Художник может запечатлевать (визуально) или описывать (словами) самые, казалось бы, невыносимо чудовищные и отталкивающие мотивы. В них не желают видеть ничего действительно чудовищного. «Вещей» не существует, «презентность» развеялась. Сцены насилия или каннибализма, извращений или кощунств никак не связаны с какими-либо реалиями бытия. Всего лишь обозначаются обозначения. Считываем тексты, «прослеживаем следы», как это сказано у Жака Деррида. На этот путь поворачивают в последние три десятилетия века некоторые литераторы и художники России (В Пелевин, В.Сорокин, В.Комар и А.Меламид и некоторые другие).
Живопись Василия Шульженко  основана на приципе отвратительного и шокирующего. Его крестьяне и мастеровые, его сюжеты из русской жизни рисуют нам эту жизнь как  мир пьянства, дикости, насилия и грязи. Отсюда и жаркие споры о том, любит ли этот художник свою страну Россию или не любит, а глубоко презирает и клеймит. А он и не любит, и не клеймит. Он – художник нового типа. Он работает со знаками. В его живописи ценности и смыслы демобилизованы и анестезированы. Он –  шизоаналитик, а не параноидальный идеолог.
Теперь   рассмотрим внимательнее работы нескольких ключевых художников конца двадцатого века.
Последние два десятилетия двадцатого века – это время   забавных кошмариков в визуальных искусствах.  В Европе центром этого  поветрия стал Лондон. Там обосновались братья Чепмен. Старший –Джейк, а младший – Динос.
Они производили на свет и до сих пор производят множество фигурок, сцен, рисунков и инсталляций с изображением мутантов, скелетов, уродов, чудовищных насилий. Время от времени выставки или сетевые акции этих двоих скандально известных англичан вызывают протесты, судебные иски, запросы в парламенте, и прочее. Патриотическая общественность и высоконравственное казачество российского города Петербурга пытались протестовать против выставки этих двоих в Эрмитаже в 2014 году.

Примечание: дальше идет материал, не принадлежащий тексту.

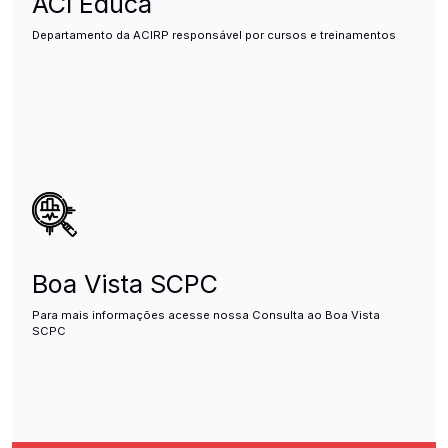
ACI Educa
Departamento da ACIRP responsável por cursos e treinamentos
Boa Vista SCPC
Para mais informações acesse nossa Consulta ao Boa Vista
SCPC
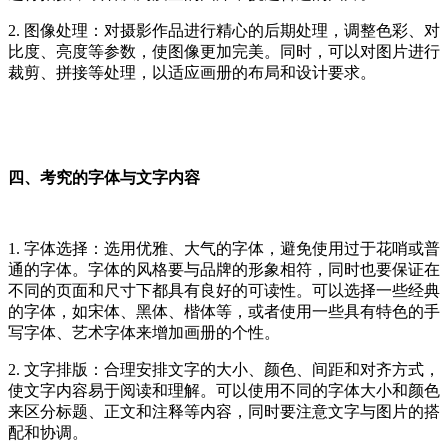
2. 图像处理：对摄影作品进行精心的后期处理，调整色彩、对
比度、亮度等参数，使图像更加完美。同时，可以对图片进行
裁剪、拼接等处理，以适应画册的布局和设计要求。
四、考究的字体与文字内容
1. 字体选择：选用优雅、大气的字体，避免使用过于花哨或普
通的字体。字体的风格要与品牌的形象相符，同时也要保证在
不同的页面和尺寸下都具有良好的可读性。可以选择一些经典
的字体，如宋体、黑体、楷体等，或者使用一些具有特色的手
写字体、艺术字体来增加画册的个性。
2. 文字排版：合理安排文字的大小、颜色、间距和对齐方式，
使文字内容易于阅读和理解。可以使用不同的字体大小和颜色
来区分标题、正文和注释等内容，同时要注意文字与图片的搭
配和协调。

Директор великого музейного учреждения, Пиотровский,  дипломатично защищал эту выставку, поскольку он, как современный интеллектуал, прекрасно понимает, что современное искусство не параноидально, а оно шизоаналитично. Это не про то, что художник изображает насилие, уродство, смерть и ужас. Это про то, что новейшее искусство оперирует знаками и репрезентациями вещей запретных, вещей тягостных и морально отталкивающих. И тут не прославление и не осуждение, а постмодернистская игра с репрезентациями.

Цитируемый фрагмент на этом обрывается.